[[ SUPPLIED MATERIAL open ]]

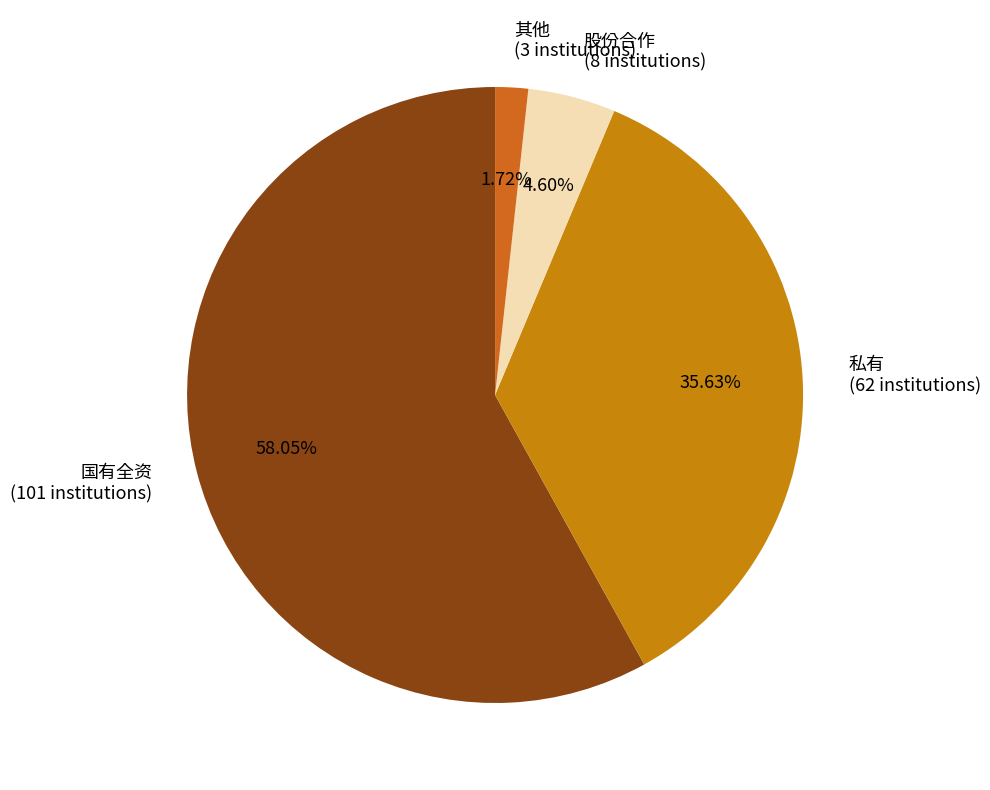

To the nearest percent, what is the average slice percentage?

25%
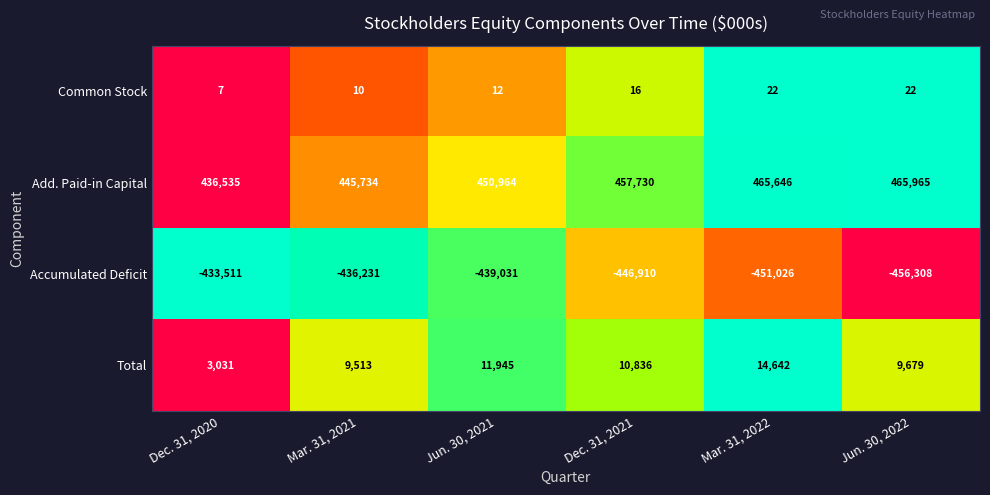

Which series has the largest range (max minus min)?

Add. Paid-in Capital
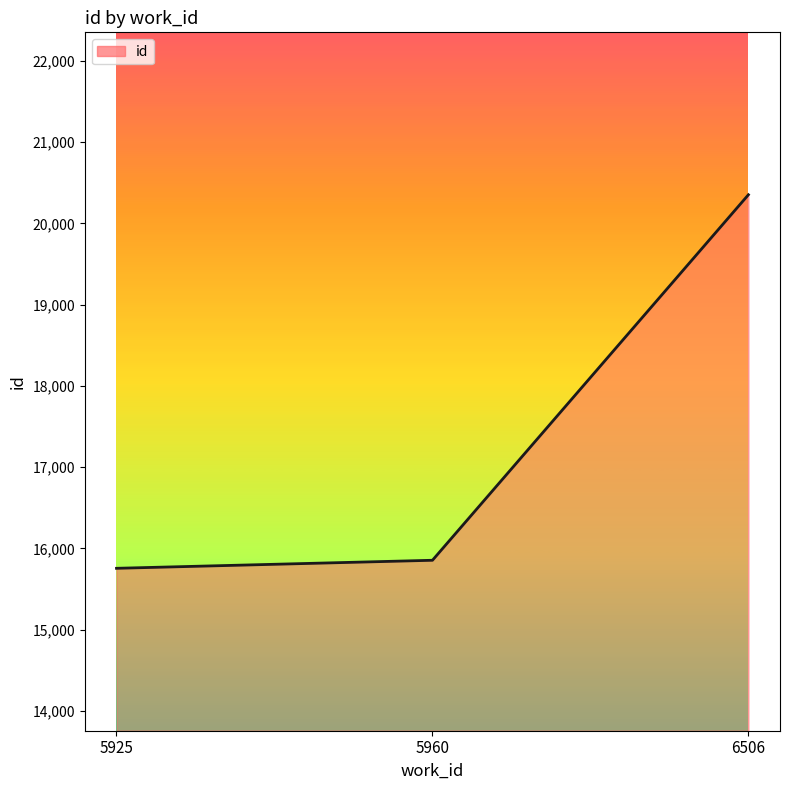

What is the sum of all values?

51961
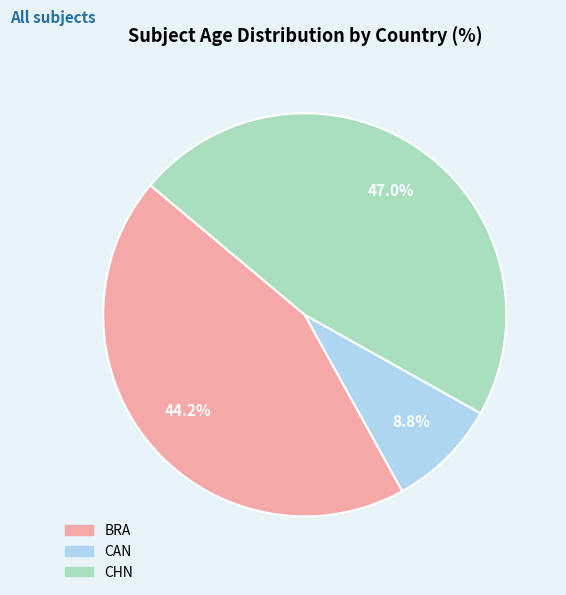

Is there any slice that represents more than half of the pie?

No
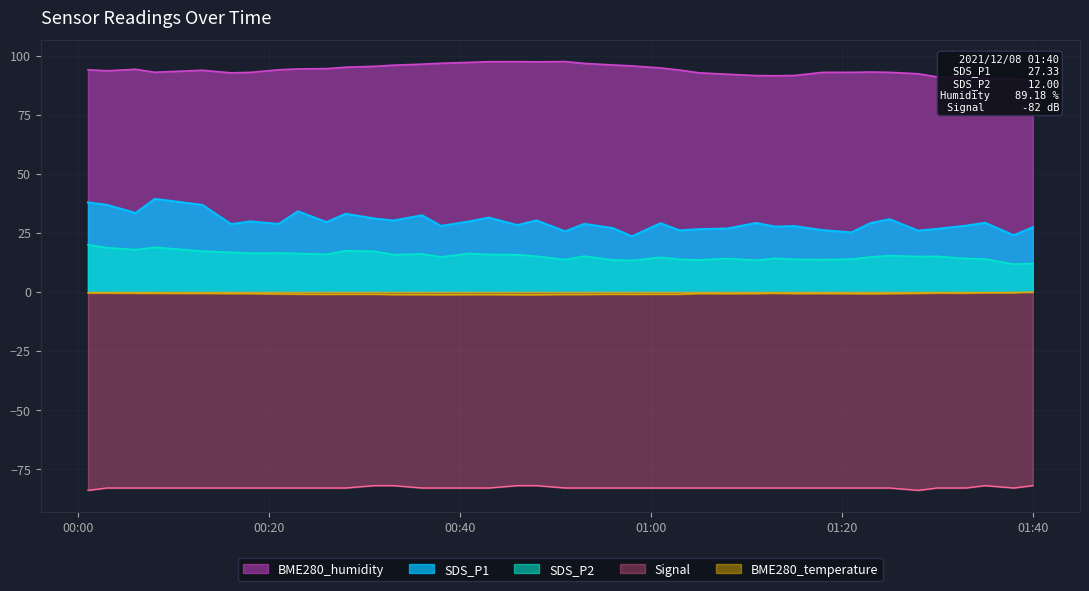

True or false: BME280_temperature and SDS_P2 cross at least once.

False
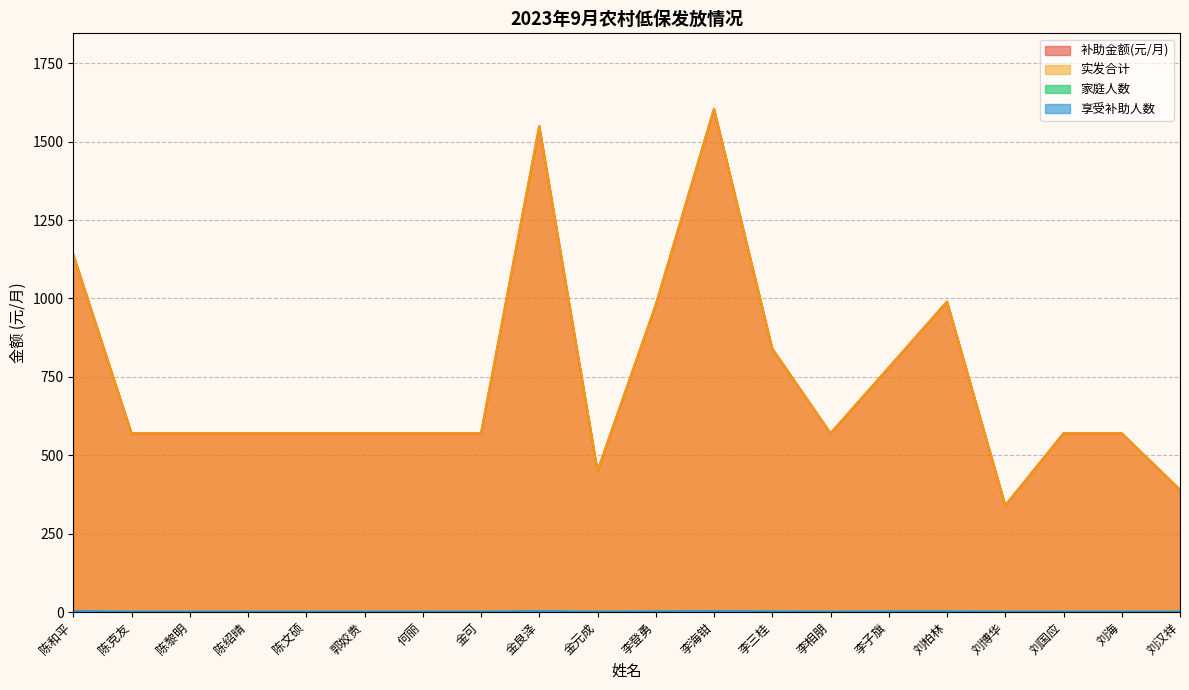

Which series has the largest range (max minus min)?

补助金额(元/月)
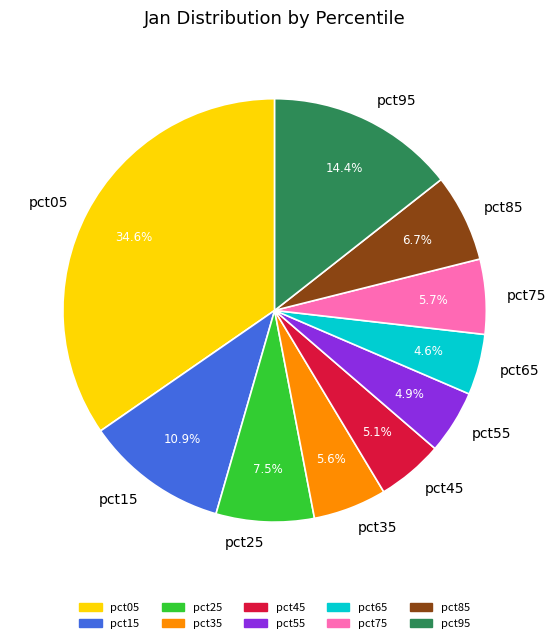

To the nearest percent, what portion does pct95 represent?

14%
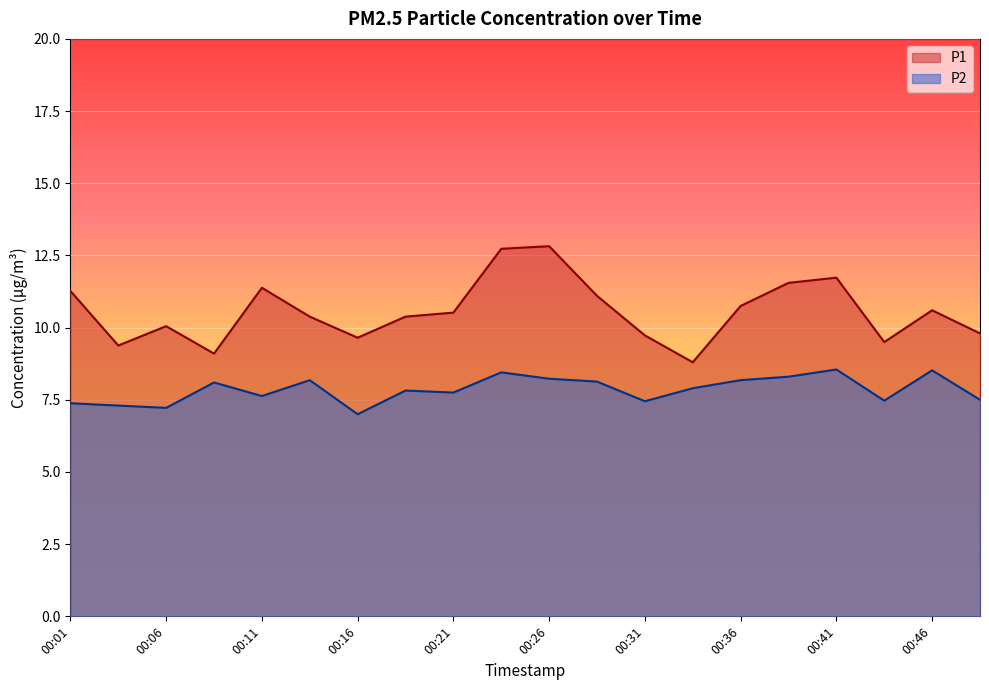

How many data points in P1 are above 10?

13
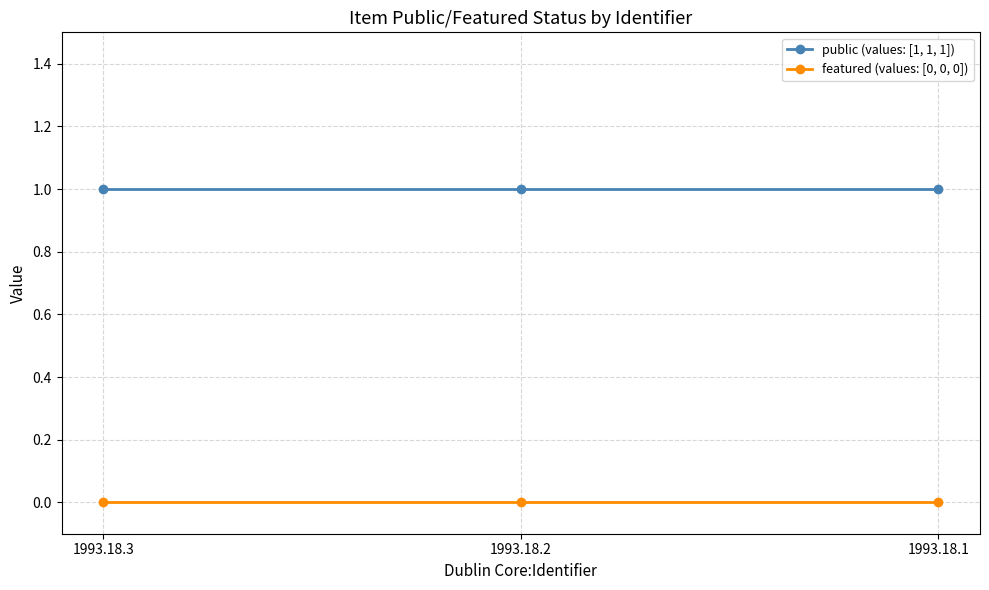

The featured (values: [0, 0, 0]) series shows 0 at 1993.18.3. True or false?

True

[[ SUPPLIED MATERIAL closed ]]

YOUR TASK: Can you output all of the records above line for line, without any changes, but with the pictures left out?

ANSWER SPACE:
To the nearest percent, what is the average slice percentage?

25%

Which series has the largest range (max minus min)?

Add. Paid-in Capital

What is the sum of all values?

51961

Is there any slice that represents more than half of the pie?

No

True or false: BME280_temperature and SDS_P2 cross at least once.

False

Which series has the largest range (max minus min)?

补助金额(元/月)

To the nearest percent, what portion does pct95 represent?

14%

How many data points in P1 are above 10?

13

The featured (values: [0, 0, 0]) series shows 0 at 1993.18.3. True or false?

True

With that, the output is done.